L’ÉTOUFFEMENT ET L’OUVERTURE, par Hubert Chaperon

Billet invité.

Oui un système de représentation neuf est en train de se tisser sur internet, entre autres. Pour moi cela a commencé avec le blog de Paul Jorion. Il donnait les clés de compréhension du dérèglement d’un système dont, jusque là, je ne sentais que confusément qu’il était invalide. Ces éclaircissements il y a quatre ans étaient tout à fait absents des médias officiels. Le point de vue était neuf, d’un recul salutaire et très crédible. Cette compréhension m’a ensuite fait voir directement l’écran de fumée que diffusent sans arrêt les médias, ce qui a eu pour conséquence d’accroître mon malaise et le sentiment d’étouffer. J’ai continué à chercher ailleurs des raisons de croire encore à un avenir inventif.

L’indépendance et la compétence de Médiapart m’ont réjoui, même si la guerre au cœur de laquelle ils sont leur donne une froideur que n’a pas, le blog de Paul Jorion. Annie le Brun, que je découvre par le blog, partage aussi cet étouffement chronique et on comprend qu’il ne date pas d’hier, qu’il est une lutte perpétuelle. Keny Arkana et son cri chargé et nourri par une longue expérience du combat, en quête d’une paix qu’elle approche. (Changer le monde commence par se changer soi-même.) Aussi les lignes magnifiques de la fin de « L’homme révolté » de Camus (*) citées par Francis Arness…

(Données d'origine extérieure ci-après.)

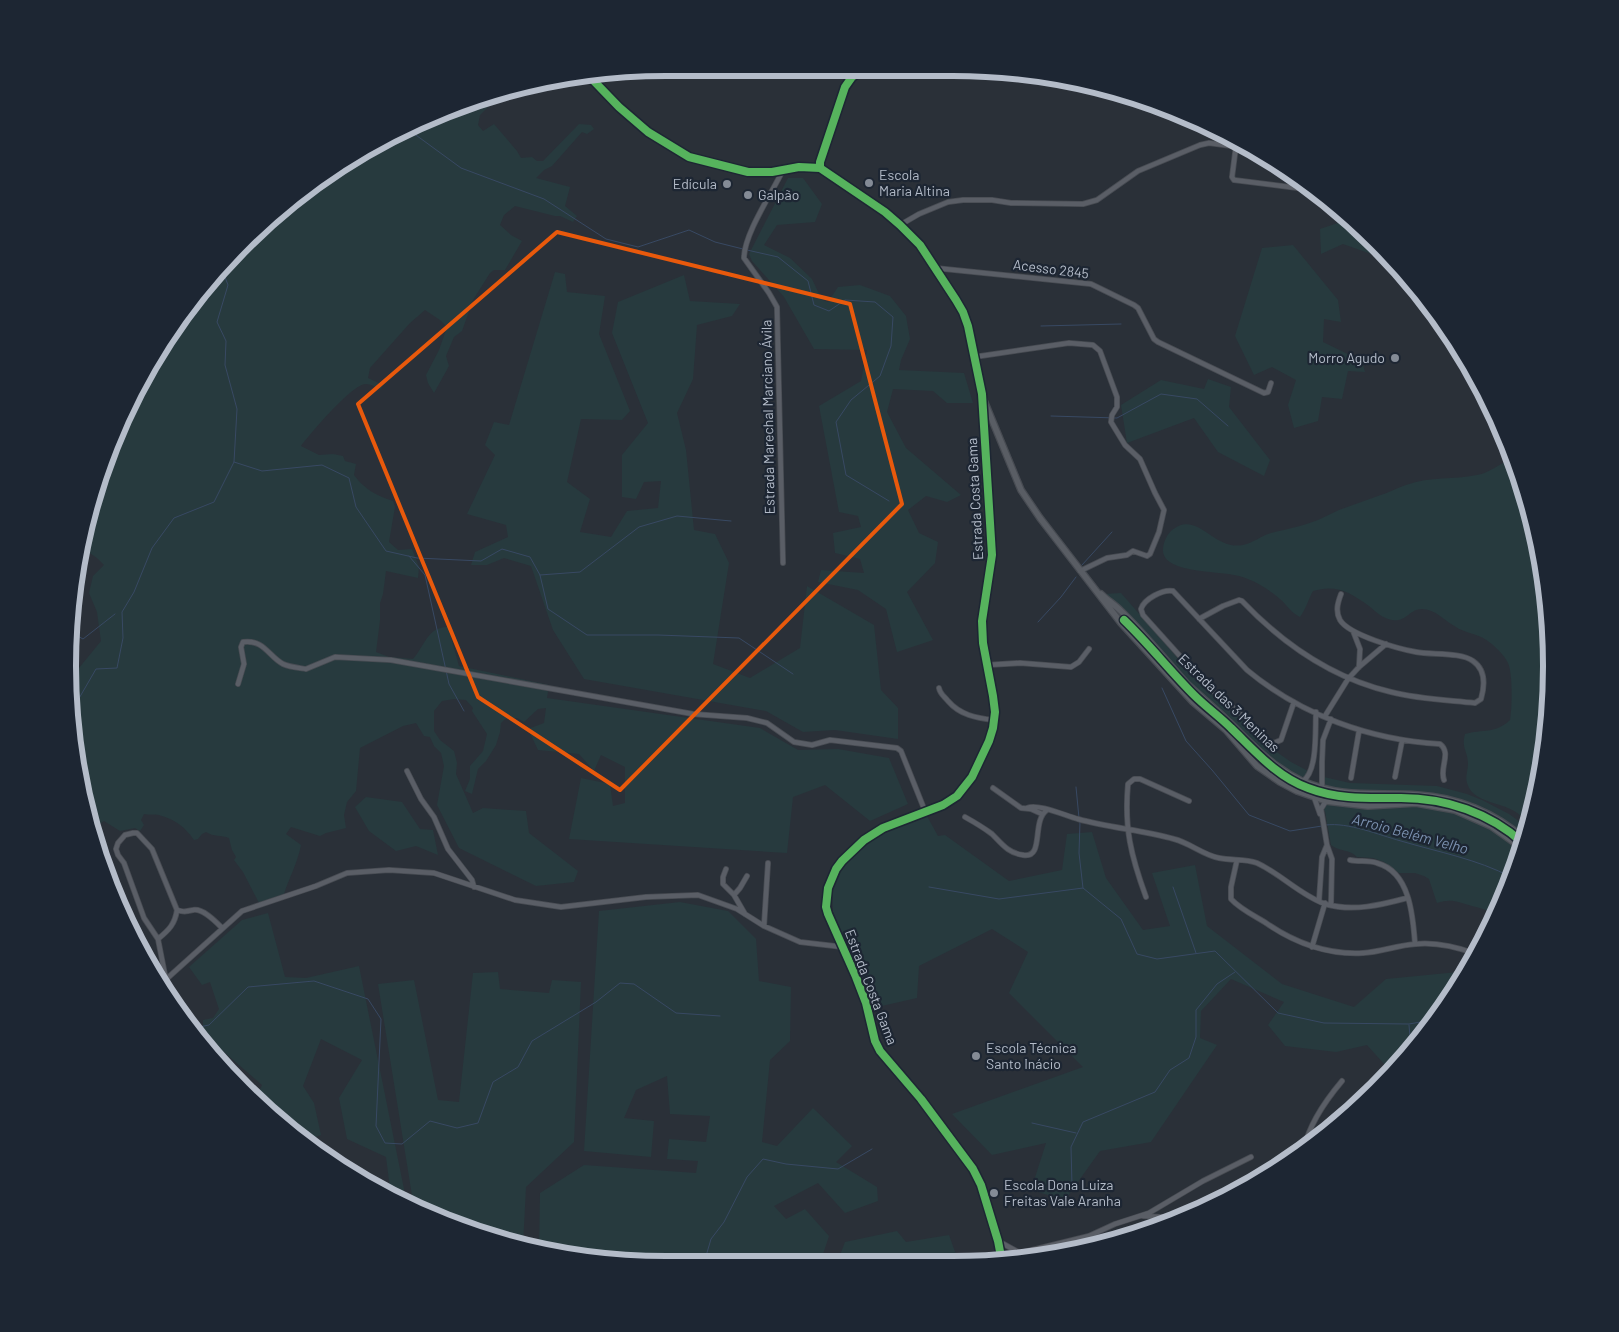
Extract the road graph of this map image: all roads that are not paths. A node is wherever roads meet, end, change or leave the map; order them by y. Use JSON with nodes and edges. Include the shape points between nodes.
{"nodes":[{"id":1,"x":853,"y":76,"type":"edge"},
{"id":2,"x":593,"y":81,"type":"edge"},
{"id":3,"x":1230,"y":145,"type":"edge"},
{"id":4,"x":1236,"y":148,"type":"edge"},
{"id":5,"x":820,"y":168,"type":"junction"},
{"id":6,"x":784,"y":170,"type":"junction"},
{"id":7,"x":1298,"y":188,"type":"edge"},
{"id":8,"x":900,"y":225,"type":"junction"},
{"id":9,"x":935,"y":268,"type":"junction"},
{"id":10,"x":974,"y":357,"type":"junction"},
{"id":11,"x":1271,"y":383,"type":"dead end"},
{"id":12,"x":982,"y":394,"type":"junction"},
{"id":13,"x":983,"y":426,"type":"junction"},
{"id":14,"x":994,"y":426,"type":"junction"},
{"id":15,"x":783,"y":563,"type":"dead end"},
{"id":16,"x":1080,"y":572,"type":"junction"},
{"id":17,"x":1092,"y":586,"type":"junction"},
{"id":18,"x":1342,"y":594,"type":"dead end"},
{"id":19,"x":1199,"y":619,"type":"junction"},
{"id":20,"x":1353,"y":631,"type":"junction"},
{"id":21,"x":1386,"y":644,"type":"junction"},
{"id":22,"x":1089,"y":649,"type":"dead end"},
{"id":23,"x":987,"y":665,"type":"junction"},
{"id":24,"x":1359,"y":667,"type":"junction"},
{"id":25,"x":1348,"y":679,"type":"junction"},
{"id":26,"x":238,"y":684,"type":"dead end"},
{"id":27,"x":940,"y":688,"type":"dead end"},
{"id":28,"x":1294,"y":702,"type":"junction"},
{"id":29,"x":1316,"y":712,"type":"junction"},
{"id":30,"x":1325,"y":716,"type":"junction"},
{"id":31,"x":1331,"y":719,"type":"junction"},
{"id":32,"x":994,"y":720,"type":"junction"},
{"id":33,"x":1359,"y":731,"type":"junction"},
{"id":34,"x":1402,"y":740,"type":"junction"},
{"id":35,"x":1312,"y":761,"type":"junction"},
{"id":36,"x":1322,"y":762,"type":"junction"},
{"id":37,"x":407,"y":771,"type":"dead end"},
{"id":38,"x":1293,"y":776,"type":"junction"},
{"id":39,"x":1396,"y":777,"type":"dead end"},
{"id":40,"x":1351,"y":778,"type":"dead end"},
{"id":41,"x":1444,"y":780,"type":"dead end"},
{"id":42,"x":1303,"y":781,"type":"junction"},
{"id":43,"x":1289,"y":787,"type":"junction"},
{"id":44,"x":993,"y":788,"type":"dead end"},
{"id":45,"x":1322,"y":788,"type":"junction"},
{"id":46,"x":1343,"y":792,"type":"junction"},
{"id":47,"x":1314,"y":797,"type":"junction"},
{"id":48,"x":1189,"y":801,"type":"dead end"},
{"id":49,"x":1326,"y":801,"type":"junction"},
{"id":50,"x":1337,"y":803,"type":"junction"},
{"id":51,"x":1027,"y":808,"type":"junction"},
{"id":52,"x":1047,"y":810,"type":"junction"},
{"id":53,"x":925,"y":812,"type":"junction"},
{"id":54,"x":1042,"y":814,"type":"junction"},
{"id":55,"x":965,"y":817,"type":"dead end"},
{"id":56,"x":1322,"y":817,"type":"junction"},
{"id":57,"x":1127,"y":828,"type":"junction"},
{"id":58,"x":1518,"y":835,"type":"edge"},
{"id":59,"x":1515,"y":843,"type":"edge"},
{"id":60,"x":1326,"y":845,"type":"junction"},
{"id":61,"x":1237,"y":860,"type":"junction"},
{"id":62,"x":1350,"y":860,"type":"dead end"},
{"id":63,"x":768,"y":863,"type":"dead end"},
{"id":64,"x":1321,"y":864,"type":"junction"},
{"id":65,"x":1332,"y":864,"type":"junction"},
{"id":66,"x":726,"y":869,"type":"dead end"},
{"id":67,"x":747,"y":876,"type":"dead end"},
{"id":68,"x":474,"y":887,"type":"junction"},
{"id":69,"x":734,"y":895,"type":"junction"},
{"id":70,"x":1146,"y":897,"type":"dead end"},
{"id":71,"x":1407,"y":898,"type":"junction"},
{"id":72,"x":1319,"y":901,"type":"junction"},
{"id":73,"x":1325,"y":904,"type":"junction"},
{"id":74,"x":1331,"y":905,"type":"junction"},
{"id":75,"x":177,"y":910,"type":"junction"},
{"id":76,"x":746,"y":915,"type":"junction"},
{"id":77,"x":764,"y":926,"type":"junction"},
{"id":78,"x":222,"y":928,"type":"junction"},
{"id":79,"x":158,"y":939,"type":"junction"},
{"id":80,"x":839,"y":939,"type":"junction"},
{"id":81,"x":1415,"y":944,"type":"junction"},
{"id":82,"x":826,"y":945,"type":"junction"},
{"id":83,"x":843,"y":947,"type":"junction"},
{"id":84,"x":1312,"y":947,"type":"junction"},
{"id":85,"x":1469,"y":952,"type":"edge"},
{"id":86,"x":163,"y":973,"type":"edge"},
{"id":87,"x":166,"y":979,"type":"edge"},
{"id":88,"x":1342,"y":1081,"type":"dead end"},
{"id":89,"x":1307,"y":1138,"type":"edge"},
{"id":90,"x":1250,"y":1157,"type":"dead end"},
{"id":91,"x":1139,"y":1216,"type":"junction"},
{"id":92,"x":1162,"y":1217,"type":"edge"},
{"id":93,"x":998,"y":1241,"type":"junction"},
{"id":94,"x":1038,"y":1249,"type":"edge"},
{"id":95,"x":1017,"y":1252,"type":"edge"},
{"id":96,"x":1000,"y":1253,"type":"edge"}],
"edges":[{"from":1,"to":5,"type":"main road","via":[[845,87]]},
{"from":2,"to":6,"type":"main road","via":[[648,132],[689,157],[748,172]]},
{"from":3,"to":8,"type":"street","via":[[1200,144],[1138,172],[1097,200],[1084,204],[963,200],[948,202]]},
{"from":4,"to":7,"type":"street","via":[[1234,180]]},
{"from":5,"to":6,"type":"main road"},
{"from":5,"to":8,"type":"main road","name":"Estrada Costa Gama"},
{"from":6,"to":15,"type":"street","name":"Estrada Marechal Marciano Ávila","via":[[750,233],[744,253],[744,258],[777,307]]},
{"from":8,"to":9,"type":"main road","name":"Estrada Costa Gama"},
{"from":9,"to":10,"type":"main road","name":"Estrada Costa Gama","via":[[964,312]]},
{"from":9,"to":11,"type":"street","name":"Acesso 2845","via":[[1091,284],[1138,308],[1158,342],[1264,394]]},
{"from":10,"to":12,"type":"main road","name":"Estrada Costa Gama"},
{"from":10,"to":16,"type":"street","via":[[1069,343],[1093,345],[1100,351],[1118,402],[1111,422],[1125,445],[1140,459],[1164,514],[1150,554],[1132,551],[1128,555],[1107,558]]},
{"from":12,"to":13,"type":"main road","name":"Estrada Costa Gama"},
{"from":12,"to":14,"type":"main road","name":"Estrada das 3 Meninas"},
{"from":13,"to":14,"type":"main road"},
{"from":13,"to":23,"type":"main road","name":"Estrada Costa Gama","via":[[992,555],[982,621]]},
{"from":14,"to":16,"type":"main road","name":"Estrada das 3 Meninas","via":[[1021,490]]},
{"from":16,"to":17,"type":"main road","name":"Estrada das 3 Meninas"},
{"from":17,"to":38,"type":"main road","name":"Estrada das 3 Meninas","via":[[1121,610],[1186,683],[1256,750]]},
{"from":17,"to":43,"type":"main road","name":"Estrada das 3 Meninas","via":[[1193,702],[1226,730],[1258,766]]},
{"from":18,"to":20,"type":"street","via":[[1337,604],[1338,615]]},
{"from":19,"to":25,"type":"street","via":[[1236,600],[1242,601],[1291,646]]},
{"from":19,"to":28,"type":"street","via":[[1247,670]]},
{"from":19,"to":28,"type":"street","via":[[1176,592],[1170,590],[1144,602],[1141,609],[1195,674],[1268,741],[1281,740]]},
{"from":20,"to":21,"type":"street"},
{"from":20,"to":24,"type":"street","via":[[1360,649]]},
{"from":21,"to":24,"type":"street"},
{"from":21,"to":25,"type":"street","via":[[1470,659],[1478,665],[1483,676],[1481,699],[1475,703],[1407,696]]},
{"from":22,"to":23,"type":"street","via":[[1071,667],[1020,663]]},
{"from":23,"to":32,"type":"main road","name":"Estrada Costa Gama"},
{"from":24,"to":25,"type":"street"},
{"from":25,"to":30,"type":"street"},
{"from":26,"to":53,"type":"street","via":[[244,664],[241,645],[248,642],[266,648],[283,664],[301,668],[335,657],[392,660],[693,714],[747,718],[766,722],[794,742],[812,745],[830,740],[894,746],[901,751]]},
{"from":27,"to":32,"type":"street","via":[[961,713]]},
{"from":28,"to":29,"type":"street"},
{"from":29,"to":30,"type":"street"},
{"from":29,"to":35,"type":"street"},
{"from":30,"to":31,"type":"street"},
{"from":31,"to":33,"type":"street"},
{"from":31,"to":36,"type":"street","via":[[1324,740]]},
{"from":32,"to":53,"type":"main road","name":"Estrada Costa Gama","via":[[989,741],[965,788],[957,796]]},
{"from":33,"to":34,"type":"street"},
{"from":33,"to":40,"type":"street"},
{"from":34,"to":39,"type":"street"},
{"from":34,"to":41,"type":"street","via":[[1443,746],[1446,752]]},
{"from":35,"to":36,"type":"street"},
{"from":35,"to":42,"type":"street","via":[[1309,775]]},
{"from":36,"to":45,"type":"street"},
{"from":37,"to":68,"type":"street","via":[[448,849]]},
{"from":38,"to":42,"type":"main road","name":"Estrada das 3 Meninas"},
{"from":38,"to":43,"type":"main road","via":[[1288,778]]},
{"from":42,"to":45,"type":"main road","name":"Estrada das 3 Meninas"},
{"from":43,"to":47,"type":"main road","name":"Estrada das 3 Meninas"},
{"from":44,"to":51,"type":"street","via":[[1022,808]]},
{"from":45,"to":46,"type":"main road","name":"Estrada das 3 Meninas"},
{"from":46,"to":50,"type":"main road","via":[[1343,800]]},
{"from":46,"to":58,"type":"main road","name":"Estrada das 3 Meninas","via":[[1416,795],[1453,801],[1494,817]]},
{"from":47,"to":49,"type":"main road","name":"Estrada das 3 Meninas"},
{"from":47,"to":56,"type":"street"},
{"from":48,"to":57,"type":"street","via":[[1134,779],[1128,784]]},
{"from":49,"to":50,"type":"main road","name":"Estrada das 3 Meninas"},
{"from":49,"to":56,"type":"street","via":[[1321,809]]},
{"from":50,"to":59,"type":"main road","name":"Estrada das 3 Meninas","via":[[1442,807],[1482,821]]},
{"from":51,"to":52,"type":"street"},
{"from":51,"to":54,"type":"street"},
{"from":52,"to":54,"type":"street"},
{"from":52,"to":57,"type":"street","via":[[1097,824]]},
{"from":53,"to":80,"type":"main road","name":"Estrada Costa Gama","via":[[868,837],[836,869],[828,888],[826,907]]},
{"from":54,"to":55,"type":"street","via":[[1036,850],[1028,856],[1010,851]]},
{"from":56,"to":60,"type":"street"},
{"from":57,"to":61,"type":"street","via":[[1173,838],[1213,857]]},
{"from":57,"to":70,"type":"street","via":[[1134,864]]},
{"from":60,"to":64,"type":"street"},
{"from":60,"to":65,"type":"street"},
{"from":61,"to":72,"type":"street","via":[[1256,863]]},
{"from":61,"to":84,"type":"street","via":[[1230,896],[1234,902],[1283,934]]},
{"from":62,"to":71,"type":"street","via":[[1377,863],[1388,868],[1402,882]]},
{"from":63,"to":77,"type":"street"},
{"from":64,"to":65,"type":"street"},
{"from":64,"to":72,"type":"street"},
{"from":65,"to":74,"type":"street"},
{"from":66,"to":69,"type":"street","via":[[722,882]]},
{"from":67,"to":69,"type":"street"},
{"from":68,"to":76,"type":"street","via":[[515,900],[561,907],[646,896],[698,895]]},
{"from":68,"to":78,"type":"street","via":[[434,873],[389,870],[347,873],[242,911]]},
{"from":69,"to":76,"type":"street"},
{"from":71,"to":74,"type":"street","via":[[1366,907]]},
{"from":71,"to":81,"type":"street"},
{"from":72,"to":73,"type":"street"},
{"from":73,"to":74,"type":"street"},
{"from":73,"to":84,"type":"street"},
{"from":75,"to":78,"type":"street","via":[[200,910]]},
{"from":75,"to":79,"type":"street","via":[[172,928]]},
{"from":75,"to":79,"type":"street","via":[[152,849],[137,834],[125,835],[116,849],[144,918]]},
{"from":76,"to":77,"type":"street"},
{"from":77,"to":82,"type":"street","via":[[800,942]]},
{"from":78,"to":87,"type":"street"},
{"from":79,"to":86,"type":"street"},
{"from":80,"to":82,"type":"street"},
{"from":80,"to":83,"type":"main road","name":"Estrada Costa Gama"},
{"from":81,"to":84,"type":"street","via":[[1363,953]]},
{"from":81,"to":85,"type":"street","via":[[1445,945]]},
{"from":82,"to":83,"type":"street"},
{"from":83,"to":93,"type":"main road","name":"Estrada Costa Gama","via":[[866,1002],[880,1051],[973,1169]]},
{"from":88,"to":89,"type":"street"},
{"from":90,"to":91,"type":"street"},
{"from":91,"to":92,"type":"street"},
{"from":91,"to":94,"type":"street","via":[[1089,1236]]},
{"from":93,"to":95,"type":"street"},
{"from":93,"to":96,"type":"main road","name":"Estrada Costa Gama"}]}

Une autre découverte, (ailleurs celle là) celle de Michel de Certeau. Ce jésuite touche à tout, qui toute sa vie reste à la marge des institutions religieuses et universitaires et en tire l’originalité de son point de vue. Celui qui met en pratique une mise en parenthèse de soi pour mieux entendre l’autre, et cultive un éclectisme sans tabous.

Le dénominateur commun qui unit toutes ces pensées, toutes issues d’univers différents, c’est l’ouverture et l’hétérodoxie. Ils nomment le sentiment que nous éprouvons tous : l’étouffement. Ils s’autorisent des excursions dans des disciplines qui ne sont pas les leurs. Leur expérience est mise au centre et la quête urgente de liberté et de poésie guide, seule, leurs aventures intellectuelles et artistiques.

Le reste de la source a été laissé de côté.